Stevie is also a man in the body of a woman in a small town where what he is not accepted. When he’s raped by a man in a ‘courting,’ it’s seen as nothing more than what he deserves, and a sign that the young man in question is interested in making an honest woman out of Stevie. Otherwise he wouldn’t have been so public about it. Stevie grew up here; these are his neighbors, people he went to school with, those he works with in the tobacco fields, and with whom he goes to church. And because some preacher talks about hell and damnation, they have allowed him to be hurt. And Stevie is having none of it.

And I’ll be honest, I was there for it. Call it judgement, call it justice, call it revenge, I was there every step of the way, eager to see how Les and Stevie took the town to task. When Les finally stopped smiling at people and let them see his anger, his contempt, his true opinion of the casual indifference these people gave to someone who had been harmed was beautifully done. And then the book took a turn.
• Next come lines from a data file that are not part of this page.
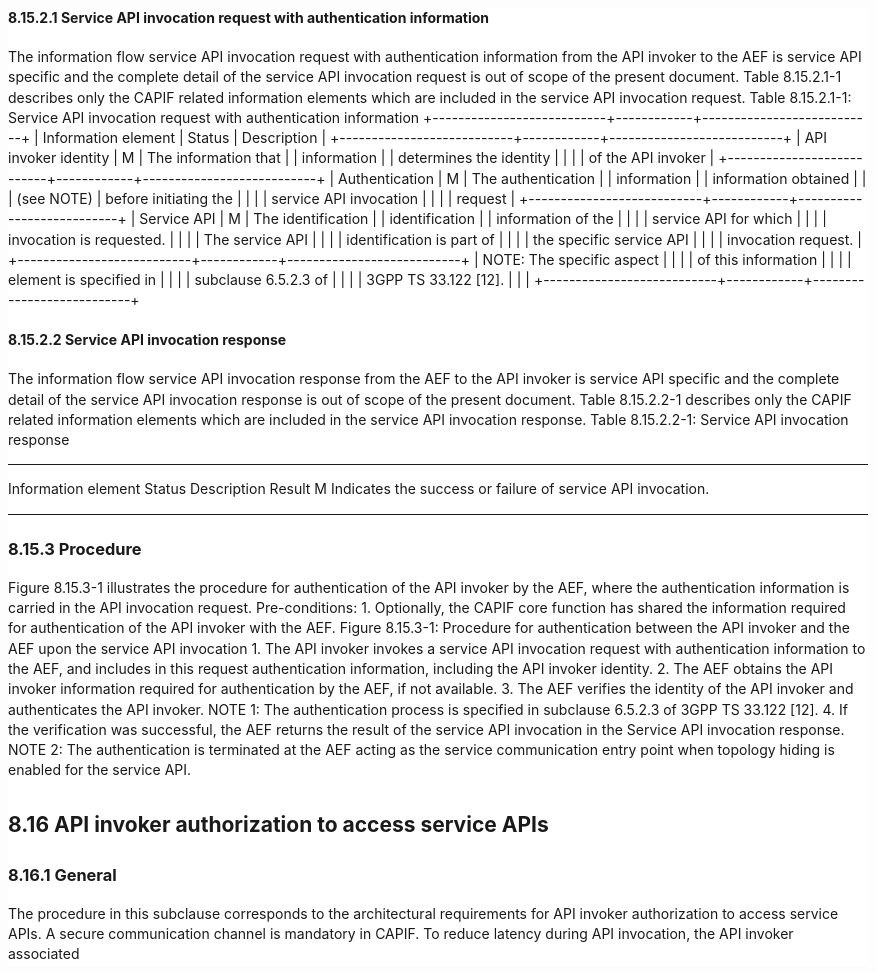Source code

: #### 8.15.2.1 Service API invocation request with authentication information
The information flow service API invocation request with authentication
information from the API invoker to the AEF is service API specific and the
complete detail of the service API invocation request is out of scope of the
present document. Table 8.15.2.1-1 describes only the CAPIF related
information elements which are included in the service API invocation request.
Table 8.15.2.1-1: Service API invocation request with authentication
information
+---------------------------+------------+---------------------------+ | Information element | Status | Description | +---------------------------+------------+---------------------------+ | API invoker identity | M | The information that | | information | | determines the identity | | | | of the API invoker | +---------------------------+------------+---------------------------+ | Authentication | M | The authentication | | information | | information obtained | | | (see NOTE) | before initiating the | | | | service API invocation | | | | request | +---------------------------+------------+---------------------------+ | Service API | M | The identification | | identification | | information of the | | | | service API for which | | | | invocation is requested. | | | | The service API | | | | identification is part of | | | | the specific service API | | | | invocation request. | +---------------------------+------------+---------------------------+ | NOTE: The specific aspect | | | | of this information | | | | element is specified in | | | | subclause 6.5.2.3 of | | | | 3GPP TS 33.122 [12]. | | | +---------------------------+------------+---------------------------+
#### 8.15.2.2 Service API invocation response
The information flow service API invocation response from the AEF to the API
invoker is service API specific and the complete detail of the service API
invocation response is out of scope of the present document. Table 8.15.2.2-1
describes only the CAPIF related information elements which are included in
the service API invocation response.
Table 8.15.2.2-1: Service API invocation response
* * *
Information element Status Description Result M Indicates the success or
failure of service API invocation.
* * *
### 8.15.3 Procedure
Figure 8.15.3-1 illustrates the procedure for authentication of the API
invoker by the AEF, where the authentication information is carried in the API
invocation request.
Pre-conditions:
1\. Optionally, the CAPIF core function has shared the information required
for authentication of the API invoker with the AEF.
Figure 8.15.3-1: Procedure for authentication between the API invoker and the
AEF upon the service API invocation
1\. The API invoker invokes a service API invocation request with
authentication information to the AEF, and includes in this request
authentication information, including the API invoker identity.
2\. The AEF obtains the API invoker information required for authentication by
the AEF, if not available.
3\. The AEF verifies the identity of the API invoker and authenticates the API
invoker.
NOTE 1: The authentication process is specified in subclause 6.5.2.3 of 3GPP
TS 33.122 [12].
4\. If the verification was successful, the AEF returns the result of the
service API invocation in the Service API invocation response.
NOTE 2: The authentication is terminated at the AEF acting as the service
communication entry point when topology hiding is enabled for the service API.
## 8.16 API invoker authorization to access service APIs
### 8.16.1 General
The procedure in this subclause corresponds to the architectural requirements
for API invoker authorization to access service APIs.
A secure communication channel is mandatory in CAPIF.
To reduce latency during API invocation, the API invoker associated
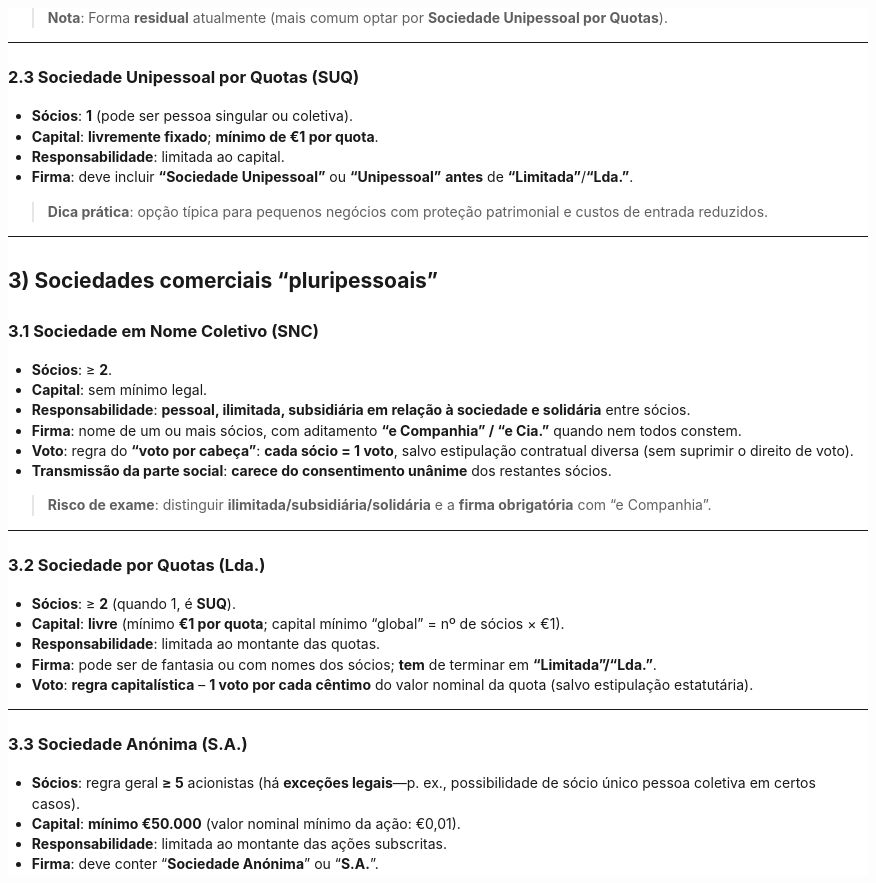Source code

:> **Nota**: Forma **residual** atualmente (mais comum optar por **Sociedade Unipessoal por Quotas**).

---

### 2.3 Sociedade Unipessoal por Quotas (SUQ)
- **Sócios**: **1** (pode ser pessoa singular ou coletiva).  
- **Capital**: **livremente fixado**; **mínimo de €1 por quota**.  
- **Responsabilidade**: limitada ao capital.  
- **Firma**: deve incluir **“Sociedade Unipessoal”** ou **“Unipessoal”** **antes** de **“Limitada”**/**“Lda.”**.

> **Dica prática**: opção típica para pequenos negócios com proteção patrimonial e custos de entrada reduzidos.

---

## 3) Sociedades comerciais “pluripessoais”

### 3.1 Sociedade em Nome Coletivo (SNC)
- **Sócios**: ≥ **2**.  
- **Capital**: sem mínimo legal.  
- **Responsabilidade**: **pessoal, ilimitada, subsidiária em relação à sociedade e solidária** entre sócios.  
- **Firma**: nome de um ou mais sócios, com aditamento **“e Companhia” / “e Cia.”** quando nem todos constem.  
- **Voto**: regra do **“voto por cabeça”**: **cada sócio = 1 voto**, salvo estipulação contratual diversa (sem suprimir o direito de voto).  
- **Transmissão da parte social**: **carece do consentimento unânime** dos restantes sócios.

> **Risco de exame**: distinguir **ilimitada/subsidiária/solidária** e a **firma obrigatória** com “e Companhia”.

---

### 3.2 Sociedade por Quotas (Lda.)
- **Sócios**: ≥ **2** (quando 1, é **SUQ**).  
- **Capital**: **livre** (mínimo **€1 por quota**; capital mínimo “global” = nº de sócios × €1).  
- **Responsabilidade**: limitada ao montante das quotas.  
- **Firma**: pode ser de fantasia ou com nomes dos sócios; **tem** de terminar em **“Limitada”/“Lda.”**.  
- **Voto**: **regra capitalística** – **1 voto por cada cêntimo** do valor nominal da quota (salvo estipulação estatutária).

---

### 3.3 Sociedade Anónima (S.A.)
- **Sócios**: regra geral **≥ 5** acionistas (há **exceções legais**—p. ex., possibilidade de sócio único pessoa coletiva em certos casos).  
- **Capital**: **mínimo €50.000** (valor nominal mínimo da ação: €0,01).  
- **Responsabilidade**: limitada ao montante das ações subscritas.  
- **Firma**: deve conter “**Sociedade Anónima**” ou “**S.A.**”.
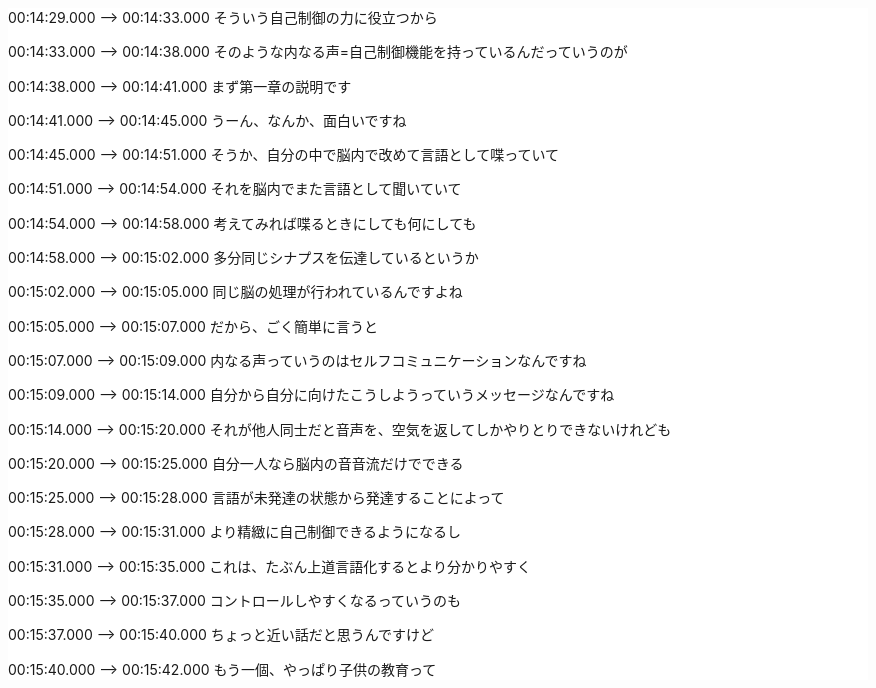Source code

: 00:14:29.000 --> 00:14:33.000
そういう自己制御の力に役立つから

00:14:33.000 --> 00:14:38.000
そのような内なる声=自己制御機能を持っているんだっていうのが

00:14:38.000 --> 00:14:41.000
まず第一章の説明です

00:14:41.000 --> 00:14:45.000
うーん、なんか、面白いですね

00:14:45.000 --> 00:14:51.000
そうか、自分の中で脳内で改めて言語として喋っていて

00:14:51.000 --> 00:14:54.000
それを脳内でまた言語として聞いていて

00:14:54.000 --> 00:14:58.000
考えてみれば喋るときにしても何にしても

00:14:58.000 --> 00:15:02.000
多分同じシナプスを伝達しているというか

00:15:02.000 --> 00:15:05.000
同じ脳の処理が行われているんですよね

00:15:05.000 --> 00:15:07.000
だから、ごく簡単に言うと

00:15:07.000 --> 00:15:09.000
内なる声っていうのはセルフコミュニケーションなんですね

00:15:09.000 --> 00:15:14.000
自分から自分に向けたこうしようっていうメッセージなんですね

00:15:14.000 --> 00:15:20.000
それが他人同士だと音声を、空気を返してしかやりとりできないけれども

00:15:20.000 --> 00:15:25.000
自分一人なら脳内の音音流だけでできる

00:15:25.000 --> 00:15:28.000
言語が未発達の状態から発達することによって

00:15:28.000 --> 00:15:31.000
より精緻に自己制御できるようになるし

00:15:31.000 --> 00:15:35.000
これは、たぶん上道言語化するとより分かりやすく

00:15:35.000 --> 00:15:37.000
コントロールしやすくなるっていうのも

00:15:37.000 --> 00:15:40.000
ちょっと近い話だと思うんですけど

00:15:40.000 --> 00:15:42.000
もう一個、やっぱり子供の教育って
There’s a great deal here about religion and folklore, with Holladay mentioning demons and sin and the monsters in the hills, and Stevie himself who vanishes into the woods to make an offering to whatever is out there — old god, spirit, angel or demon — and all of that was groundwork for turning this into a paranormal story. Personally, I think it needed a bit more time to set up; it felt like such tonal whiplash. For me, it felt like a stumble in what was otherwise a fluid story.

Other than that, I enjoyed everything about this book. The atmosphere, the character work, the setting, and especially the moment when Les finally made Holladay shut up. If you enjoy dark stories of revenge and justice — and remember to mind the trigger warnings — this book is definitely something you might enjoy. If you like good characters bringing the hand of retribution to bigots, of seeing someone get tired of playing polite turn around and give someone a piece of their mind, and of two kindred spirits finding one another and igniting a bonfire of a glorious reckoning on someone who roundly deserves it, consider reading this book.